作業内容 1
本文抜粋のうち、「まず「官より民」に関しては、」で始まり「ルートを選んだのでしょうか。」で終わる部分を、一字も変えずに書き写してください。
作業内容 2
本文抜粋をもとに、次の問いに答えてください。
(a) 話し手は、もともとどの道を歩もうと思っていたか。
(b) 公務員が主張していた公務員の魅力とは何か。
(c) 民間企業へのシフトチェンジを決めた背景として、今後何が進むと述べられているか。

本文抜粋
····················
まず「官より民」に関しては、法学部に所属していたこともありもともとは公務員の道を歩もうかと思っていたのですが、練習がてら民間企業も受けてみてはとアドバイスをいただきました。そこで感じたのが民間企業と公務員では思考プロセスが大きく違うのだなということでした

公務員が主張していた公務員の魅力は、「社会にとって本当にためになることを『お金という制約に囚われずに』できる」ということだったのに対し、民間企業が主張していた民間の魅力は、「社会課題を、きちんと『継続的にお金が回る仕組み』にまで作り上げて解決していく」ということでした。

今後少子化が進み財政がひっ迫されていく中で、公務員的思考プロセスでは中長期的な日本の課題解決は難しいと考え、民間企業へのシフトチェンジを決めました。

Q.社会問題の解決に対して、公務員と民間企業ではそこまで違いがあるのですね。その中でなぜリクルートを選んだのでしょうか。
····················
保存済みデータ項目
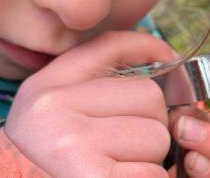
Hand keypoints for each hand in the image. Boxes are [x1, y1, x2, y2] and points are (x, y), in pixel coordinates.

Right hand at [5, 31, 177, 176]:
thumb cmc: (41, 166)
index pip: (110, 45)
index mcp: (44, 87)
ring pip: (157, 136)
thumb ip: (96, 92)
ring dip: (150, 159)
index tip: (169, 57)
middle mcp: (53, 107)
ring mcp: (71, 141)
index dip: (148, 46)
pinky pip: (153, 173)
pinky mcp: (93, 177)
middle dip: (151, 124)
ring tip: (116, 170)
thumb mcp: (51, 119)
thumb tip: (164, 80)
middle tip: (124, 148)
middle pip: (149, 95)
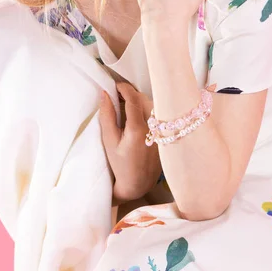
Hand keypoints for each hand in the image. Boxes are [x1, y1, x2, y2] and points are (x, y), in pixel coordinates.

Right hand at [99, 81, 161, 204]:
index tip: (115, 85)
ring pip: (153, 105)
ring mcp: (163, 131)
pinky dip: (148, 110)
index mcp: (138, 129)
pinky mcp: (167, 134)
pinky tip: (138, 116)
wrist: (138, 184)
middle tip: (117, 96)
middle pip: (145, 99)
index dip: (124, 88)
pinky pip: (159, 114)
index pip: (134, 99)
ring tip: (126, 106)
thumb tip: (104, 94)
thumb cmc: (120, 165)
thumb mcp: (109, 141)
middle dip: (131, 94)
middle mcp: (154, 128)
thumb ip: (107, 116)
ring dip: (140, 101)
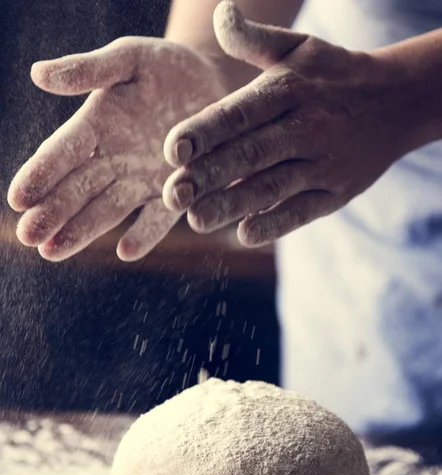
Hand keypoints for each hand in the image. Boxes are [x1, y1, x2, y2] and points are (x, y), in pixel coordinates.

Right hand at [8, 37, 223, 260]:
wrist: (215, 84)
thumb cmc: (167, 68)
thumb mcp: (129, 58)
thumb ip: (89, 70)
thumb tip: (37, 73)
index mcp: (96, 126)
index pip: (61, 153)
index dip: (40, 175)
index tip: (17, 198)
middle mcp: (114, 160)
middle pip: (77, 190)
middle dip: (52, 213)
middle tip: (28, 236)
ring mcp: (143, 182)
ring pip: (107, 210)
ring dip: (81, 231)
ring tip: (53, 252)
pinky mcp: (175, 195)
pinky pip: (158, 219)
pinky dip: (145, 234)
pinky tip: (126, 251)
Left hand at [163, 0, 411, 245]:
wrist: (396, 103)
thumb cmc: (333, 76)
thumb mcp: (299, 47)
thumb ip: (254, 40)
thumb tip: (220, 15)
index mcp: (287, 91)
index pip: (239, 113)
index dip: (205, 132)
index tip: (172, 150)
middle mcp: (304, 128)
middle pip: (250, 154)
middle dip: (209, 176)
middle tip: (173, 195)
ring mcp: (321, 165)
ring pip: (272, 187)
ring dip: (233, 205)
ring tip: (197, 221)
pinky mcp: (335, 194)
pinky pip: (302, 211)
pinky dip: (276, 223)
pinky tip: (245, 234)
····················
結果 1
まず「官より民」に関しては、法学部に所属していたこともありもともとは公務員の道を歩もうかと思っていたのですが、練習がてら民間企業も受けてみてはとアドバイスをいただきました。そこで感じたのが民間企業と公務員では思考プロセスが大きく違うのだなということでした

公務員が主張していた公務員の魅力は、「社会にとって本当にためになることを『お金という制約に囚われずに』できる」ということだったのに対し、民間企業が主張していた民間の魅力は、「社会課題を、きちんと『継続的にお金が回る仕組み』にまで作り上げて解決していく」ということでした。

今後少子化が進み財政がひっ迫されていく中で、公務員的思考プロセスでは中長期的な日本の課題解決は難しいと考え、民間企業へのシフトチェンジを決めました。

Q.社会問題の解決に対して、公務員と民間企業ではそこまで違いがあるのですね。その中でなぜリクルートを選んだのでしょうか。

結果 2
(a) もともとは公務員の道を歩もうと思っていた。
(b) 社会にとって本当にためになることを、お金という制約に囚われずにできることである。
(c) 少子化が進み、財政がひっ迫されていくと述べられている。